If data centres reduce the per-unit-of-energy cost of electricity by increasing network utilisation more than they increase the per-unit-of-energy cost of electricity by increasing wholesale prices and causing more network costs to be socialised to other consumers, they’ll lower electricity costs for consumers. If not, they’ll raise them.
Electricity costs are a small percentage of total training costs for frontier models (~2-6%), and my intuition has been that they would be relatively insensitive to changes in electricity price. In other words, even when electricity prices are high or they’re offered a lot of money to ramp down to meet a network need, why wouldn’t they just want to let those GPUs rip and make even more money? I can’t find electricity costs for inference operations specifically, but estimates for total operating costs of data centres range from 15-25% to 40-60%, so perhaps for non-training compute, demand flexibility will be attractive.

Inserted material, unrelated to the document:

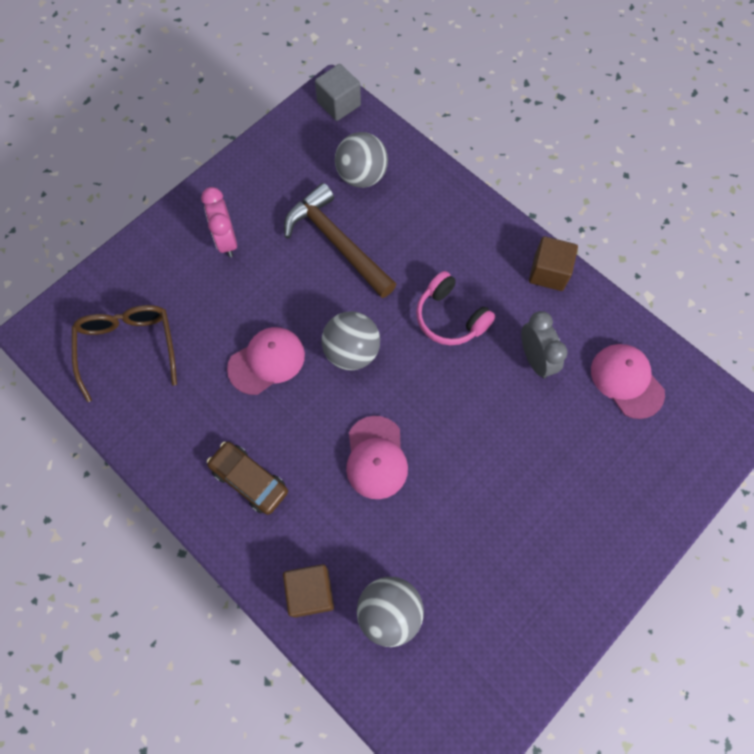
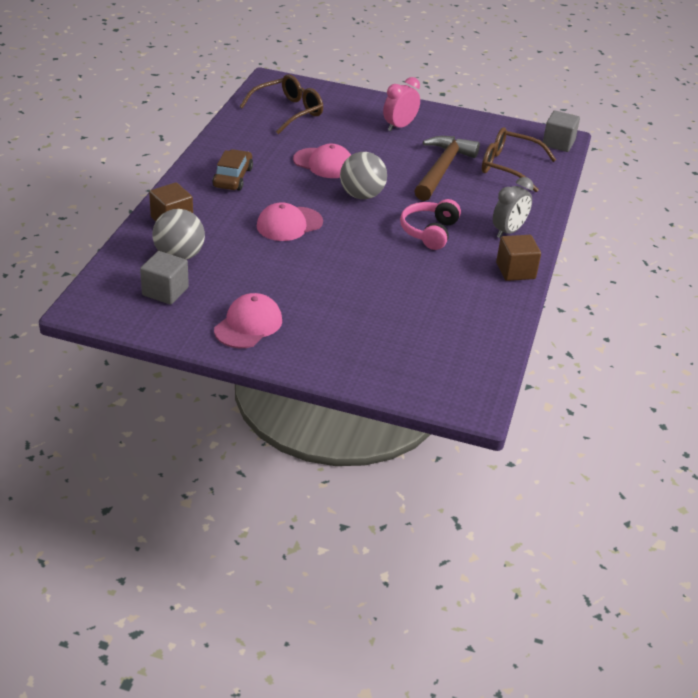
camera: 60 degrees right, 30 degrees down
grey ball [335,132,388,188] -> brown glasses [482,127,556,192]
grey clock [521,311,568,379] -> grey clock moved to [493,177,534,238]
pink cap [591,344,665,419] -> pink cap moved to [214,293,282,348]
none -> grey cube [140,251,189,305]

All views are my own, and do not represent my current or previous employers.
[1] Or maybe not, who knows?
[2] I wrote about the need for more generation capacity and the levers Australia uses to achieve this here.
[3] Although confusingly for many, not all of the daily charge is used to pay for network costs.
[4] The best analogy for this was written by my former colleague Ashley Bradshaw. Department stores are relatively empty most of the time, but they’re built with peak demand (the month of Christmas) in mind, not average demand. The same is even more true for electricity networks.
[5] Volumetric charges incentivize solar, batteries, and energy efficiency while benefiting all users from increased EV adoption, but may be unfair to renters, apartment dwellers, and low-income households who cannot access consumer energy resources (CER) and end up paying disproportionately for the network. Fixed charges result in more predictable revenue for networks and prevents solar/battery owners from avoiding their fair share of network costs.